Back

If your email is not recognized and you believe it should be, please contact us.

  • You must be logged in to reply to this topic.Login

Different results from GREP find/change, and the FindChangeByList script

Return to Member Forum

  • Author
    Posts
    • #75762
      Chris Court
      Member

      Sometimes our writers put a bunch of extra returns at the end of their stories. Why? I have no idea. But it causes issues on occasion – for example indicating overset copy when there is none – so I’d like to get rid of them and have the story end immediately after the final period.

      So, in the Find/Change dialog, I enter the following into the GREP Find What field:

      \r+\z

      I leave the Change To field empty, hit the Change All button and voila, all the extra returns disappear, the final period is followed directly by the end of story marker, and all is good in the world.

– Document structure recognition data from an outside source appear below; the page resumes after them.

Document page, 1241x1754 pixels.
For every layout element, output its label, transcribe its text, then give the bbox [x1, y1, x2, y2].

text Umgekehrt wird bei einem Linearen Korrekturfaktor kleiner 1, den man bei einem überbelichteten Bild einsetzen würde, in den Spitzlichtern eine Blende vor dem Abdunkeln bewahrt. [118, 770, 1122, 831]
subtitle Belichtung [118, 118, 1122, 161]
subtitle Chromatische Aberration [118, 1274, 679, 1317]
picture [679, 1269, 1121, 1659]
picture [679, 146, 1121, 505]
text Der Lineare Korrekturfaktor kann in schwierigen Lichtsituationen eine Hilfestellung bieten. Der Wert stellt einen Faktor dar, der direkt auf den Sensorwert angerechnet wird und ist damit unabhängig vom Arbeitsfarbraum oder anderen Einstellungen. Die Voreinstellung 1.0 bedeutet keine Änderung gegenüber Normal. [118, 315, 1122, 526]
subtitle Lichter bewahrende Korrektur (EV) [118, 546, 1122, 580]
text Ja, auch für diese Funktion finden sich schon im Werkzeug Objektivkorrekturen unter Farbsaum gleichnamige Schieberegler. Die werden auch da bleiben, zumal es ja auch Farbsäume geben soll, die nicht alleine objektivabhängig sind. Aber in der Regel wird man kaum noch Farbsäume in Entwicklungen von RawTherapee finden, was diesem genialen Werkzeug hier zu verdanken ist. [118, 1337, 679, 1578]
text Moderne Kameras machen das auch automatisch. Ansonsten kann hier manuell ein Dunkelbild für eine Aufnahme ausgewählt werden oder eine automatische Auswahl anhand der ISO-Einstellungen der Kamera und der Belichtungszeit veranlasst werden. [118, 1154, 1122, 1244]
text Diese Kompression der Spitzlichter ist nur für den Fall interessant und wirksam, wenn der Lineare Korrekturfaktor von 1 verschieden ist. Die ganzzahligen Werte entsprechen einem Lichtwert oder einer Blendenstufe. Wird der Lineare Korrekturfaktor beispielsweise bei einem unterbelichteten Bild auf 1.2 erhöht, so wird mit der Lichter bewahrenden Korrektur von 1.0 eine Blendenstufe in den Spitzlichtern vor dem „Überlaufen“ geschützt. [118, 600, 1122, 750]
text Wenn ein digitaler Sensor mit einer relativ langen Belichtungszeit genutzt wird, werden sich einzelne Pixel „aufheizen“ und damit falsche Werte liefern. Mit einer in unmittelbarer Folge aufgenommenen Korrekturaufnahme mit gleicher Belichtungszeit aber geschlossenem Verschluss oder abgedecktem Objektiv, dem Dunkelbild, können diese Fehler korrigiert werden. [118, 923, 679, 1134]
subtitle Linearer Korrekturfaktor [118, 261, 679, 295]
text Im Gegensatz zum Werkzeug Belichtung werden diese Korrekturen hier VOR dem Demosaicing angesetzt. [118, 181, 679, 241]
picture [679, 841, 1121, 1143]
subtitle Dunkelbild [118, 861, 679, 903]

      HOWEVER. To keep things streamlined, I would like to add this to my customised FindChangeByList script.

      So I add the following line to the FindChangeList.txt file:

      grep {findWhat:”\r+\z”} {changeTo:””}

      And it gets rid of all the returns EXCEPT FOR ONE.

      I can’t for the life of me imagine why? Surely these two actions should give the same result?

      I also tried \r+(?=\z) which gives the same result.

      Any ideas, brainiacs?

      Chris

    • #75764

      Hm hah. I thought I got it but maybe I don’t. Still, worth a try. (Indulge me. All will be clear, even why I possibly don’t get it.)

      The texts in the FindChangeList.txt file are not ‘normal’ text; they do not get copied literally into the GREP find & change fields. It’s more complicated than that: the entire file is loaded into Javascript, as a single large Javascript object, before processed and fed one by one into the Find and Change dialog – and so, Javascript’s Text Rules are applied to this file.

      There are lots of rules, most of them logical (“all of the text strings must start and end with a double quote” is one, and so is “there may not be a loose ” inside a text string”), but one rule in particular remains sneaky and elusive, as often as it does get mentioned:

      ALL BACKSLASHES ARE PROCESSED IMMEDIATELY BY JAVASCRIPT.

      yes, i used full caps for that. sorry. to make up for it, i typed this sentence all lowercase.

      This statement means that an entry such as ‘\r’ is not “copied” straight into the GREP field; the CODE for a Hard Return is. That is not something you can do in the user interface – pressing the “Return” key will not insert a return. Fortunately, it does not matter whether GREP receives the code for a hard return or the two characters ‘\’ and ‘r’; the latter is a Known Code (for GREP) and so it converts it to Code For A Hard Return. No big deal.

      BUT since ALL BACKSLASHES (etc.), this not only means that ‘\r’ gets fed into GREP as a literal hard return (because Javascript processes the text), but the same goes for the ‘\z’. And what does Javascript translates ‘\z’ in? Um – it is not one of the (very few!) backslash escape codes that it knows, so it throws away the backslash and only the ‘z’ remains. The text that is sent to GREP is then “[Code For A Literal Hard Return]+z”, which is Not What You Meant.

      The trick is to DOUBLE UP BACKSLASHES. A Double Backslash is a known escape code for Javascript, and it means “please insert a Single backslash here”. A text “r+z” gets read by Javascript and then passed on as “\r+\z” into GREP, exactly the way you want it to.

      So why am I unsure? Well: “… it gets rid of all the returns EXCEPT FOR ONE.” According to my little story above, it should not have worked at all (unless you happened to have a single ‘z’ at the very end of your story).

      But don’t despair. Doubling-up the backslashes will remove all uncertainties, and it ought to make all of your GREP codes do what you meant by design, rather by accident.

    • #75766

      Chris,

      Have you got any other find string after this one?

      One of the examples in the FindChangeList.txt file gives your result:
      {find what:”\r\r+”} {change to:”\r”}

      Backslash in \r does not need to be escaped (as well as ), as Jongware said, but in \z does. So \r+z should also work.

    • #75770
      Chris Court
      Member

      Thanks for your help, amigos,

      As you guessed, Carles, yes, I still have the remove double return line in there…

      Duh!

      Thanks again!
      Chris

Viewing 3 reply threads
  • The forum ‘General InDesign Topics (CLOSED)’ is closed to new topics and replies.